### Instructions to follow
This exercise asks for a copy of each line in the records below with the word "CROSS" in it.

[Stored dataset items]
■ ■ ■ ■

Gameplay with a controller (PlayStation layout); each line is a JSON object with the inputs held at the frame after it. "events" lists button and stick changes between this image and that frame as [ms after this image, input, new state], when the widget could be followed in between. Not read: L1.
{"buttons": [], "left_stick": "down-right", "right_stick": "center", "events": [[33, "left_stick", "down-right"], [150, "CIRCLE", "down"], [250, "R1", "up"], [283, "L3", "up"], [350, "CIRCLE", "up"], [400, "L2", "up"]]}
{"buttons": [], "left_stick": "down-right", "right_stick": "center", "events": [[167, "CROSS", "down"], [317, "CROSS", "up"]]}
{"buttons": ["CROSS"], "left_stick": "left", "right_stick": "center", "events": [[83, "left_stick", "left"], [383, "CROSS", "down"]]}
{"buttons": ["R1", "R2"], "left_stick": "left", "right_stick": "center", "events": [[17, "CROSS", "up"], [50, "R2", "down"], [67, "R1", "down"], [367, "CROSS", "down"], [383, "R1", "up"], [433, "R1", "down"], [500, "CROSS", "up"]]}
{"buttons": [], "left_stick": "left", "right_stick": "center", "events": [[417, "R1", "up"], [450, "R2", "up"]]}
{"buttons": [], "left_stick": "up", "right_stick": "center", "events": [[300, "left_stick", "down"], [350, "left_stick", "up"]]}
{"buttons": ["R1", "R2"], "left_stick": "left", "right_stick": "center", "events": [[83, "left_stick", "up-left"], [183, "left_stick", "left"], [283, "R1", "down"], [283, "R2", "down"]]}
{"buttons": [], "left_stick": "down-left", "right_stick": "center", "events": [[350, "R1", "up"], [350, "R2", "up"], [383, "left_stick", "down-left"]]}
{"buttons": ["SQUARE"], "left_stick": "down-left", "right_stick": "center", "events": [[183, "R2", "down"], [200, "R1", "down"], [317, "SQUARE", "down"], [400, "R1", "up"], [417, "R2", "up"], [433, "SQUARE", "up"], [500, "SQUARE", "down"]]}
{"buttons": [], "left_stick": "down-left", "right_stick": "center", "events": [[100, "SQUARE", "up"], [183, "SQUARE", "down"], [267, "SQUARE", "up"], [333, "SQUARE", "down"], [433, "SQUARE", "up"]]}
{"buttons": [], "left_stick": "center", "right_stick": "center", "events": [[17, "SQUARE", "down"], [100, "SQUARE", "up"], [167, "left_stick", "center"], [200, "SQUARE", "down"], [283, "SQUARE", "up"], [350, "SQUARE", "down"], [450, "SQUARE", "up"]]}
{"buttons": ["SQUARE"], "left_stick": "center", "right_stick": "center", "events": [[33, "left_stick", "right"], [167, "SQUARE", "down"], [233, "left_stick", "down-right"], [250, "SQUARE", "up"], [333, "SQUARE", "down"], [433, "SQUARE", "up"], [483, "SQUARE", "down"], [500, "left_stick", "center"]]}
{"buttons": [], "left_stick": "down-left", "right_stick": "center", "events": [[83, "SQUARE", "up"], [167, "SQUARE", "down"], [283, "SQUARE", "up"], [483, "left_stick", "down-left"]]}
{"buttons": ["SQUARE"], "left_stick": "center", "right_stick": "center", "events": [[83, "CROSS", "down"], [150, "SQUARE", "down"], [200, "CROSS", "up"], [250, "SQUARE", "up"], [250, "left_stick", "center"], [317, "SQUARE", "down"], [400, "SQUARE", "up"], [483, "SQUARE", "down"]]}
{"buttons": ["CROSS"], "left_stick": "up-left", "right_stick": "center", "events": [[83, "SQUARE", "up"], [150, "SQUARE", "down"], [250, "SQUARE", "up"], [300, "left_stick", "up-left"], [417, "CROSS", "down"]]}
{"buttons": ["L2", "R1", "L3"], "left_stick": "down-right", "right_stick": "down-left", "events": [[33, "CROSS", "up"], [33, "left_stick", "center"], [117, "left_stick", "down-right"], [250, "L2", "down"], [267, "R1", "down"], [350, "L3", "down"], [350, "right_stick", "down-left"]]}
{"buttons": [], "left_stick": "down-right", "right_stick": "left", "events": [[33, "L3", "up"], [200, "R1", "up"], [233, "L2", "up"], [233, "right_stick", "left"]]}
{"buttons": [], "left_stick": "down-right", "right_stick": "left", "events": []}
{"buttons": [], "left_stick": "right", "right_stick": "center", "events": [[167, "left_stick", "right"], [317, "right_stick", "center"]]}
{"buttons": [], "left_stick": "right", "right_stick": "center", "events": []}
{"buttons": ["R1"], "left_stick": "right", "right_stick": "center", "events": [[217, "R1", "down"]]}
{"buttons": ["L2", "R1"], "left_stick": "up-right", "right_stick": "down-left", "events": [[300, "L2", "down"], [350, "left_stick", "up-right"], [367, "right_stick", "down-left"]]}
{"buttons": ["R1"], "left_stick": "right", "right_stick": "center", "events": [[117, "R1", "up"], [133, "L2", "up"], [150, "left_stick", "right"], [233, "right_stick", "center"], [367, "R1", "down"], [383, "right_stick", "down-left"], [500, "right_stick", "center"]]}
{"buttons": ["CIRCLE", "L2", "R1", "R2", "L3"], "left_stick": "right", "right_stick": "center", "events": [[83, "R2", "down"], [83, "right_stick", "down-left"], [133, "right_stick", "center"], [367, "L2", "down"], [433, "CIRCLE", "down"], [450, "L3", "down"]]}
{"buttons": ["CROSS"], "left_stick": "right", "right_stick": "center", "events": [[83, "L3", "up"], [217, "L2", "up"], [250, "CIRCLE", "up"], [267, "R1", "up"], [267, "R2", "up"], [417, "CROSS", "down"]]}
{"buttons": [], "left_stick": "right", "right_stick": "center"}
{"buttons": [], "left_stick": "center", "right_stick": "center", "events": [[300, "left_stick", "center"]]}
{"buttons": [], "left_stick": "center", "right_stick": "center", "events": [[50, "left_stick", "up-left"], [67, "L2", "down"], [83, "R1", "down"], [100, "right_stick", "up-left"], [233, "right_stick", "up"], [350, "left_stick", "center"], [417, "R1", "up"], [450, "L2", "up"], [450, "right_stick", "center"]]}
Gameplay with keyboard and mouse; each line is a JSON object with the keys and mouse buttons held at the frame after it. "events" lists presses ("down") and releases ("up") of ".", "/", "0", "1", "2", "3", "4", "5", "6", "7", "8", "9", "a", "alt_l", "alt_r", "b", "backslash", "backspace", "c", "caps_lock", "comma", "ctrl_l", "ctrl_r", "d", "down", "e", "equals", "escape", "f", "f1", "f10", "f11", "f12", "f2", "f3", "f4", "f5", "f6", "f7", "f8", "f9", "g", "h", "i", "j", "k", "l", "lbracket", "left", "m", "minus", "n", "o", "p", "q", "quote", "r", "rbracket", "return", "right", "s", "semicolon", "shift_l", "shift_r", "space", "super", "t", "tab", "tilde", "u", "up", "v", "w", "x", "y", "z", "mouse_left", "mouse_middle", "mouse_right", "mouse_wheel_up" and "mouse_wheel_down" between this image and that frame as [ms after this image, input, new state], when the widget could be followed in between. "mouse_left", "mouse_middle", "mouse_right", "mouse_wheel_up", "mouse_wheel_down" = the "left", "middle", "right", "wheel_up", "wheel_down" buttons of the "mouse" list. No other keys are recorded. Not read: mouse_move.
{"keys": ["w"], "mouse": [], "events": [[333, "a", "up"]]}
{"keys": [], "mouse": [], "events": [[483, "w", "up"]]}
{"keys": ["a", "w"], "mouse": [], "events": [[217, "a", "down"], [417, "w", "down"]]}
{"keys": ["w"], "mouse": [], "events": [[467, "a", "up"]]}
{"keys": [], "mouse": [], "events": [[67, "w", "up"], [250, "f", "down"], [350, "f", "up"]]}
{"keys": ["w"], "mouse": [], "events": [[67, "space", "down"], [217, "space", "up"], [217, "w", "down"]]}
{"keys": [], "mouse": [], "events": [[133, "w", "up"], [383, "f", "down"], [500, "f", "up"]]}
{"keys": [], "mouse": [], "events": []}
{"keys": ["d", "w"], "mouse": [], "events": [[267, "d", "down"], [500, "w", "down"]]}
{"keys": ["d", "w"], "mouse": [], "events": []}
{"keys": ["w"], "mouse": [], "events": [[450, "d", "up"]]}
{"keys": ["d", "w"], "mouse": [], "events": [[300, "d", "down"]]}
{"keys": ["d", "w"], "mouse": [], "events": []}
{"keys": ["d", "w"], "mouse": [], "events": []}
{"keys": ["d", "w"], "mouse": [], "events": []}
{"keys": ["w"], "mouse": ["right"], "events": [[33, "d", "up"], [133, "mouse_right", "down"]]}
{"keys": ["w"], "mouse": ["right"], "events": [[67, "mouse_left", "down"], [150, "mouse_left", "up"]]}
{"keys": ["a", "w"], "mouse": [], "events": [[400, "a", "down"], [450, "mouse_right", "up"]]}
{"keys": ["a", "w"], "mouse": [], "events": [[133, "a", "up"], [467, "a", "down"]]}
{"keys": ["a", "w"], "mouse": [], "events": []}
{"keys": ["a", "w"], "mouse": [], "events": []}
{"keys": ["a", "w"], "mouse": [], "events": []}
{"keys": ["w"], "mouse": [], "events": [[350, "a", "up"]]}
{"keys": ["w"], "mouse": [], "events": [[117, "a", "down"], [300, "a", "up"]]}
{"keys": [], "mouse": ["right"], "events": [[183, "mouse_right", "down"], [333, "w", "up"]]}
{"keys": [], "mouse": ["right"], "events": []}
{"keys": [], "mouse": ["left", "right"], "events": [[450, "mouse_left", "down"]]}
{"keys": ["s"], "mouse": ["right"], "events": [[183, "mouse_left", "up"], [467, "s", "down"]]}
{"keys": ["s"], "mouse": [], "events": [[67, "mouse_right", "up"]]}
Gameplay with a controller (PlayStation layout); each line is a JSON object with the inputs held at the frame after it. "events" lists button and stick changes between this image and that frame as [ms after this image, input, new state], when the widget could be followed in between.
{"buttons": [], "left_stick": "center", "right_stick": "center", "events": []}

■ ■ ■ ■

### Finished exercise
{"buttons": [], "left_stick": "down-right", "right_stick": "center", "events": [[167, "CROSS", "down"], [317, "CROSS", "up"]]}
{"buttons": ["CROSS"], "left_stick": "left", "right_stick": "center", "events": [[83, "left_stick", "left"], [383, "CROSS", "down"]]}
{"buttons": ["R1", "R2"], "left_stick": "left", "right_stick": "center", "events": [[17, "CROSS", "up"], [50, "R2", "down"], [67, "R1", "down"], [367, "CROSS", "down"], [383, "R1", "up"], [433, "R1", "down"], [500, "CROSS", "up"]]}
{"buttons": ["SQUARE"], "left_stick": "center", "right_stick": "center", "events": [[83, "CROSS", "down"], [150, "SQUARE", "down"], [200, "CROSS", "up"], [250, "SQUARE", "up"], [250, "left_stick", "center"], [317, "SQUARE", "down"], [400, "SQUARE", "up"], [483, "SQUARE", "down"]]}
{"buttons": ["CROSS"], "left_stick": "up-left", "right_stick": "center", "events": [[83, "SQUARE", "up"], [150, "SQUARE", "down"], [250, "SQUARE", "up"], [300, "left_stick", "up-left"], [417, "CROSS", "down"]]}
{"buttons": ["L2", "R1", "L3"], "left_stick": "down-right", "right_stick": "down-left", "events": [[33, "CROSS", "up"], [33, "left_stick", "center"], [117, "left_stick", "down-right"], [250, "L2", "down"], [267, "R1", "down"], [350, "L3", "down"], [350, "right_stick", "down-left"]]}
{"buttons": ["CROSS"], "left_stick": "right", "right_stick": "center", "events": [[83, "L3", "up"], [217, "L2", "up"], [250, "CIRCLE", "up"], [267, "R1", "up"], [267, "R2", "up"], [417, "CROSS", "down"]]}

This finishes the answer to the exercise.